Yo sobreviví a pesar de la radiación. Antes de que me encerraran, escuché con alegría que había quedado con vida por lo menos el sesenta por ciento de la población. ¿Fui un cínico por no parecerme tan nefasto? ¡Cómo si no fuera una desgracia sin parangón que hubieran desaparecido cuatro mil millones de vidas! Quise creer que a partir de eso yo era una mejor persona, que había renacido moralmente pero solo deseaba que si hubiera naciones con población casi intacta, estas fueran las latinoamericanas.
No desvarío, recuerdo muchas cosas pero otras no. No sé desde cuándo o por qué estoy aquí. Mi celda es una gruta de muros verdes y ásperos, de una humedad hiriente y de un olor fétido. No tiene barrotes, tampoco puertas, todo es piedra. Una luz artificial que ingresa por unos pequeños agujeros en el centro del techo alumbra una roca grande que viene a ser mi cama.
Tal vez Hollywood acertó más que los historiadores y sociólogos y ahora este sea un mundo distópico de hombres acunados entre los brazos del dios de la guerra, de vagabundos iracundos con la piel desgarrada caminando por nuestras ciudades.
Pero, ¿qué tiene que ver esto para que yo esté retenido aquí? ¿Quién puede ser tan tonto para ser un cancerbero en estos momentos de paz y reconstrucción? Quizás la radiación haya tocado las conexiones eléctricas de las neuronas de mis captores y enloquecieron, y yo con ellos.
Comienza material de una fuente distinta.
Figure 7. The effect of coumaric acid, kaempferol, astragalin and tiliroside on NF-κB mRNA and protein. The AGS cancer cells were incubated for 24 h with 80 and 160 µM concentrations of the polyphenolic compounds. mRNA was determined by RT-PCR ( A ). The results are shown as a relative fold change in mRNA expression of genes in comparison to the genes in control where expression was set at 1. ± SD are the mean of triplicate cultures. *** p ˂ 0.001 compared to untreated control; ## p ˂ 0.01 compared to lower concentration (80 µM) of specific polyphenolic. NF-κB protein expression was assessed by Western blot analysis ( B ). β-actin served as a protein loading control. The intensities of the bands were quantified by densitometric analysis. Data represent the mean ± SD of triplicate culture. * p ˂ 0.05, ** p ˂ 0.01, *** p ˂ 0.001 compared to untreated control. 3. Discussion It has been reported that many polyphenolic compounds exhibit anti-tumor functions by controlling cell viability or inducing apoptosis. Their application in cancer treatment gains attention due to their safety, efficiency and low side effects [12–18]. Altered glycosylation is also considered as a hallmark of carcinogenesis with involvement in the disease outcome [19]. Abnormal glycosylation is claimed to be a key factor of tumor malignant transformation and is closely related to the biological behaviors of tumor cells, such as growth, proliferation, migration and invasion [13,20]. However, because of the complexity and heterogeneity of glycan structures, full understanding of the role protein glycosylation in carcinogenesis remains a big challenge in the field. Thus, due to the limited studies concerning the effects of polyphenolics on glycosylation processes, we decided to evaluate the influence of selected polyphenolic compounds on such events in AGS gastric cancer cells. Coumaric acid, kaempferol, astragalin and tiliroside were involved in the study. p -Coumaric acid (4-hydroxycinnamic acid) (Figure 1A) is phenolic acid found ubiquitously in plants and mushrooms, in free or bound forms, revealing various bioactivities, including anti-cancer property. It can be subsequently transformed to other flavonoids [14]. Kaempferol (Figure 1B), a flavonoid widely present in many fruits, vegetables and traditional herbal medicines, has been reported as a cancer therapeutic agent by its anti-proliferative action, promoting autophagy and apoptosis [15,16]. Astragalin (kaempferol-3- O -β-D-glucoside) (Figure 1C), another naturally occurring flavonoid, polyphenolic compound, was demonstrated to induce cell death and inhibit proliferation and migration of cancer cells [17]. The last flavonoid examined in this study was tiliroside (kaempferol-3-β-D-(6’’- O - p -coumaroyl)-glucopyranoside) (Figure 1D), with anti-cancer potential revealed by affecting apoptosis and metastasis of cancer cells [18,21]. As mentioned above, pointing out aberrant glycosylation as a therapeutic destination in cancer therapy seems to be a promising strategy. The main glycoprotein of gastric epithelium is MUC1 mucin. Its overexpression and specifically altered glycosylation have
No me reconozco como escritor pero estoy aquí deseando tener algo afilado para cincelar mis pensamientos en estos muros desiguales. Quisiera poner mensajes de concordia ¿Habré sido un retro pacifista? No lo sé.
Solo un plato con una pasta insípida y un vaso con agua de sabor amargo me mantienen vivo. Los pasan por una apertura cavada a ras del piso. ¡Malditos! ¡Odio esa horrible rendija!
Esta mañana, por la hendidura llegó el sobre. Volví a recordar todo: fueron los progresistas de América del Sur y sus inesperados aliados izquierdistas (cómo es la desgracia o la ambición: une a perro, pericote y gato) los que decidieron el plan de ataque.
Un día estaba en Lima, en el centro de comando, cuando me di cuenta de que ya no bombardeábamos objetivos estratégicos sino lo que sea, hasta lagos y bosques. ¿No se supone que aun en las guerras debe haber respeto?
Sí, ya recordé todo de nuevo. Yo fui el peruano que hace cuarenta años inició y dirigió La Hecatómbica Nuclear. También recuerdo que olvidaré en horas mi crimen y flotaré en un penoso limbo hasta que nuevamente una maldita carta de Sísifo llegue a mis manos.